__Description of the task__.
Given these entries, repeat exactly the lines starting with the one that has "Figure 6: Evolution" and going on through the one that has "Figure 1. Postoperative", both included, but none of the pictures.

__Records provided__.
* * *
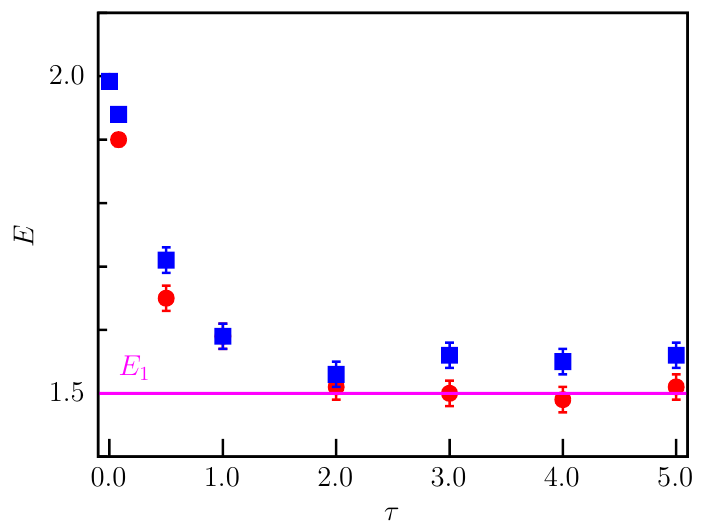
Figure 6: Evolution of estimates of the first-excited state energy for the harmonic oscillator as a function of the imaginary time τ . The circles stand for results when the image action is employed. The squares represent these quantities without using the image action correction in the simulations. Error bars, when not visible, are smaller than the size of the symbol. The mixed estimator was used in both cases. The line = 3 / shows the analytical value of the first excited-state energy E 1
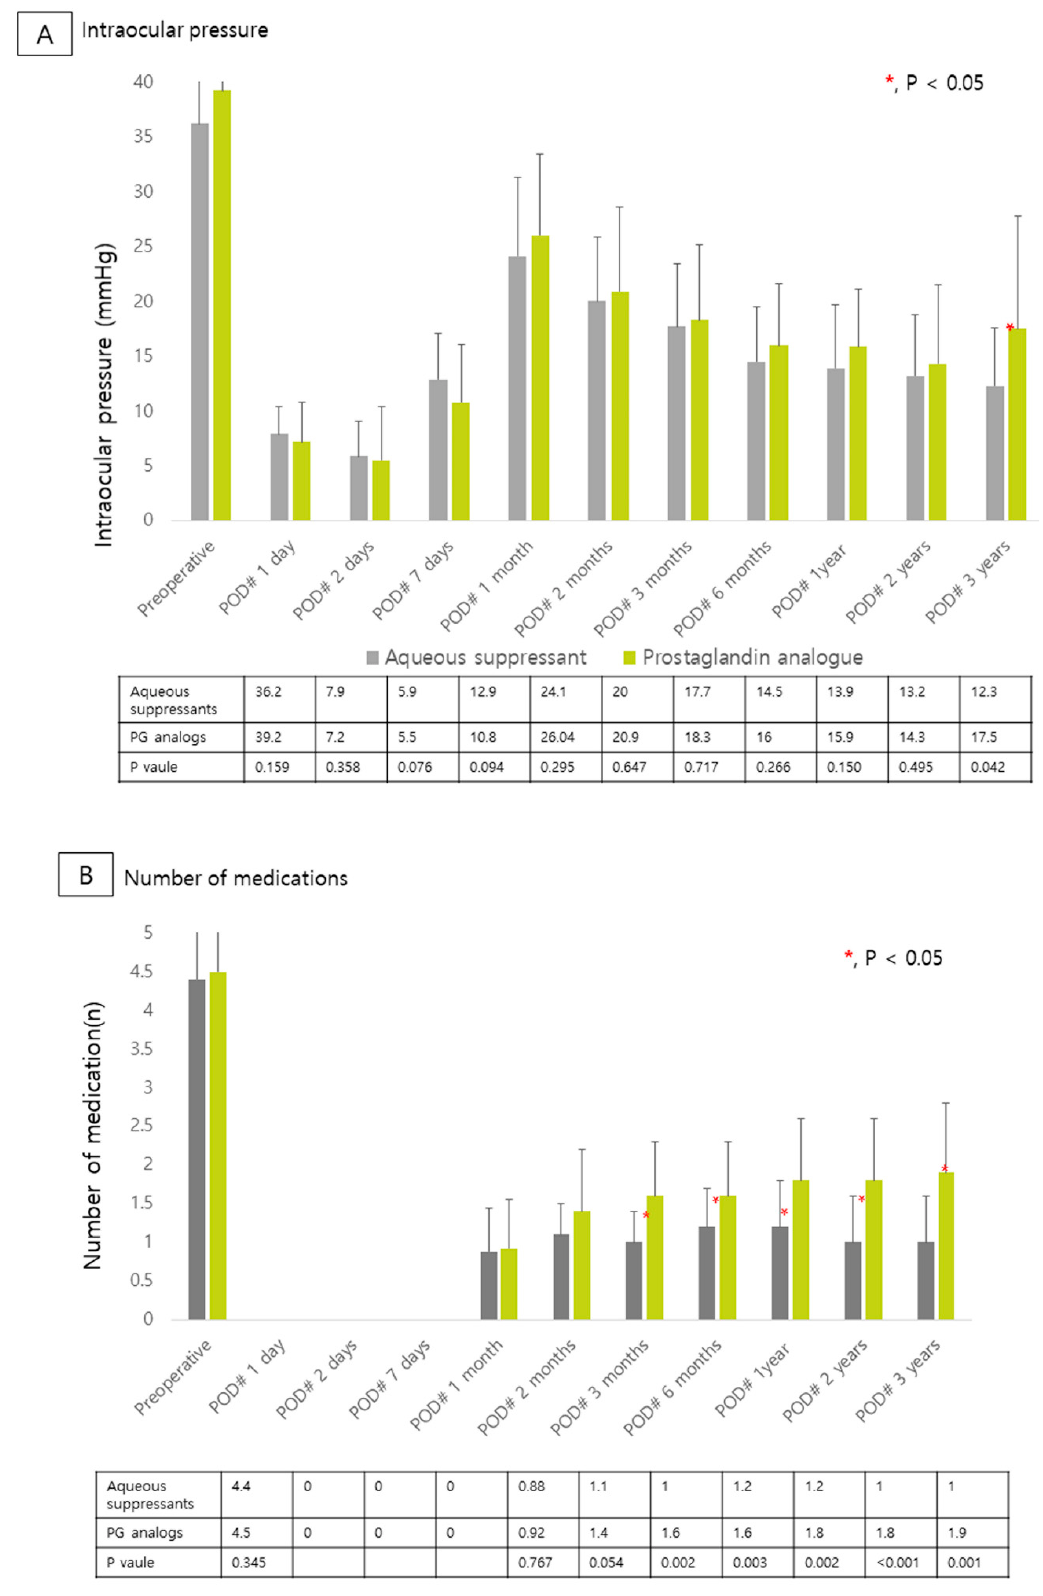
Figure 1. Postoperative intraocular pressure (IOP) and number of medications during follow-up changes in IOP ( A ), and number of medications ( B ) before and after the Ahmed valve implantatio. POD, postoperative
* * *
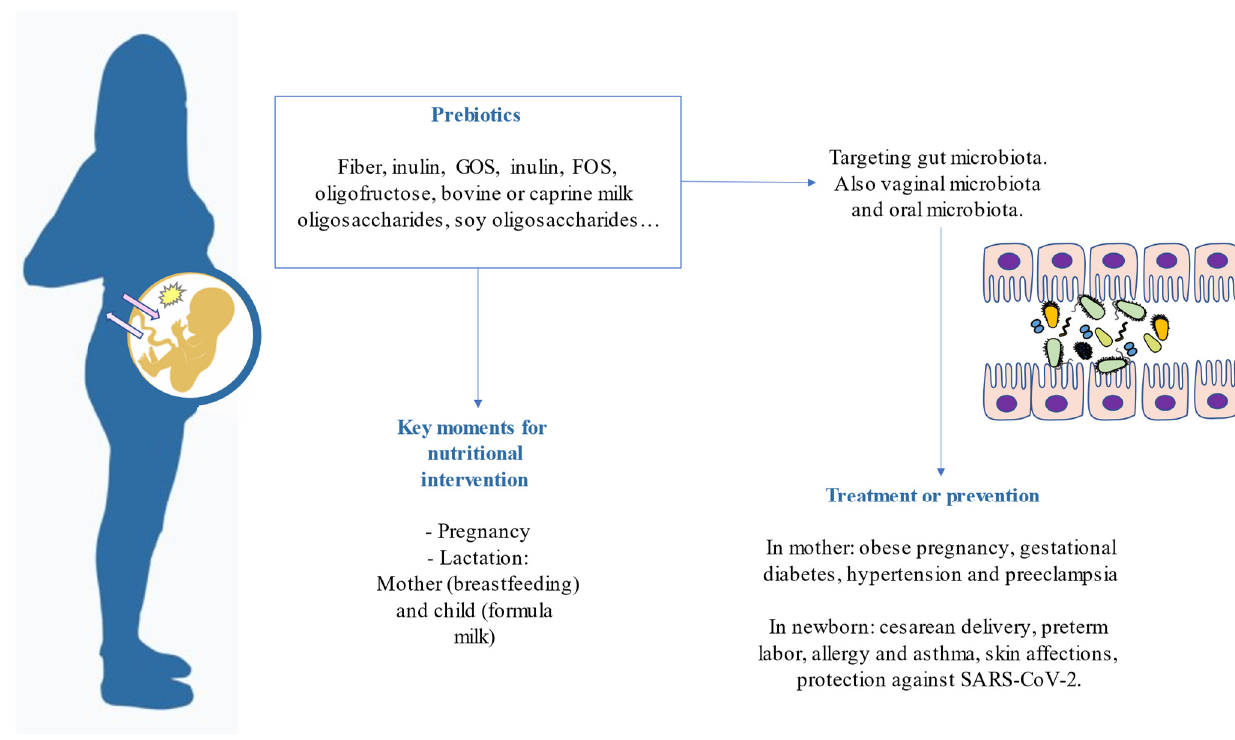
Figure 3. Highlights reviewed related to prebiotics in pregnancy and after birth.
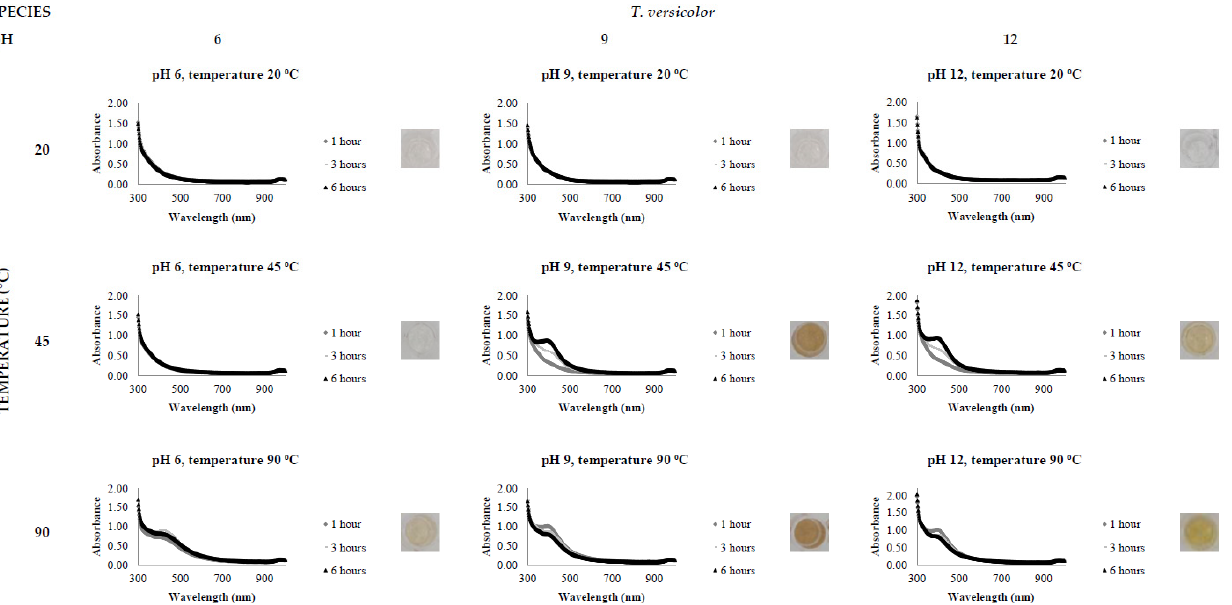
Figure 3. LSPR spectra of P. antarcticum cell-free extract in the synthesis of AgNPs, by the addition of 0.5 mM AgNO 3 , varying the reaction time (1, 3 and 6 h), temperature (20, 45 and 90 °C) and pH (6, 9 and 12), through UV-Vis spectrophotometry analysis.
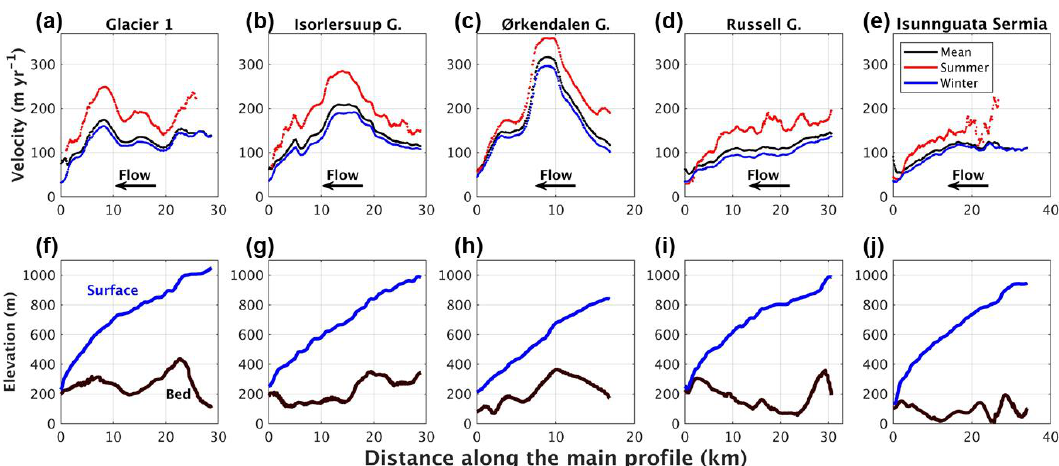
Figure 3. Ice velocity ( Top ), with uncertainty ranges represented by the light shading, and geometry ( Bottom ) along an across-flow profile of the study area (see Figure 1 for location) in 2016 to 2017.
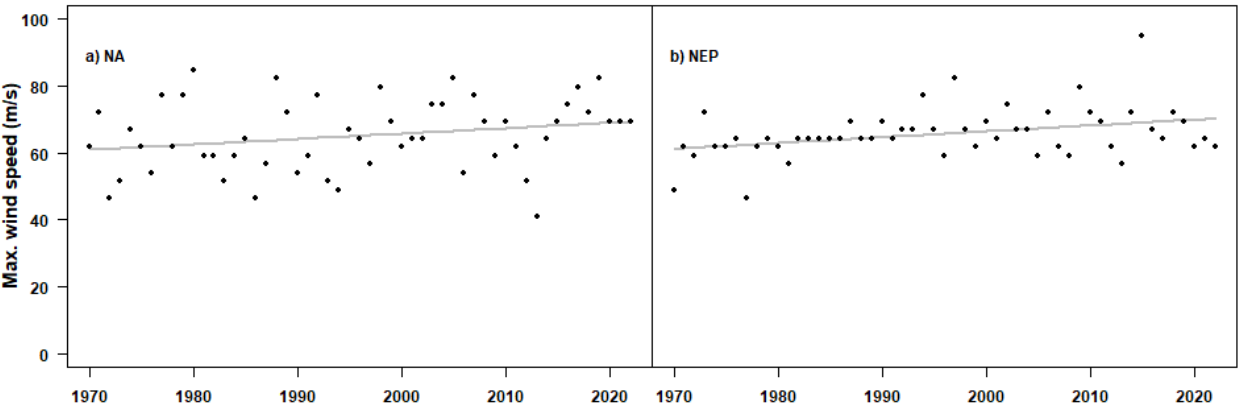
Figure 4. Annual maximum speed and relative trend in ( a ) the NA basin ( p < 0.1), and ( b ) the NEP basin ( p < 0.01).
* * *
__Task solution__.
Figure 6: Evolution of estimates of the first-excited state energy for the harmonic oscillator as a function of the imaginary time τ . The circles stand for results when the image action is employed. The squares represent these quantities without using the image action correction in the simulations. Error bars, when not visible, are smaller than the size of the symbol. The mixed estimator was used in both cases. The line = 3 / shows the analytical value of the first excited-state energy E 1
Figure 1. Postoperative intraocular pressure (IOP) and number of medications during follow-up changes in IOP ( A ), and number of medications ( B ) before and after the Ahmed valve implantatio. POD, postoperative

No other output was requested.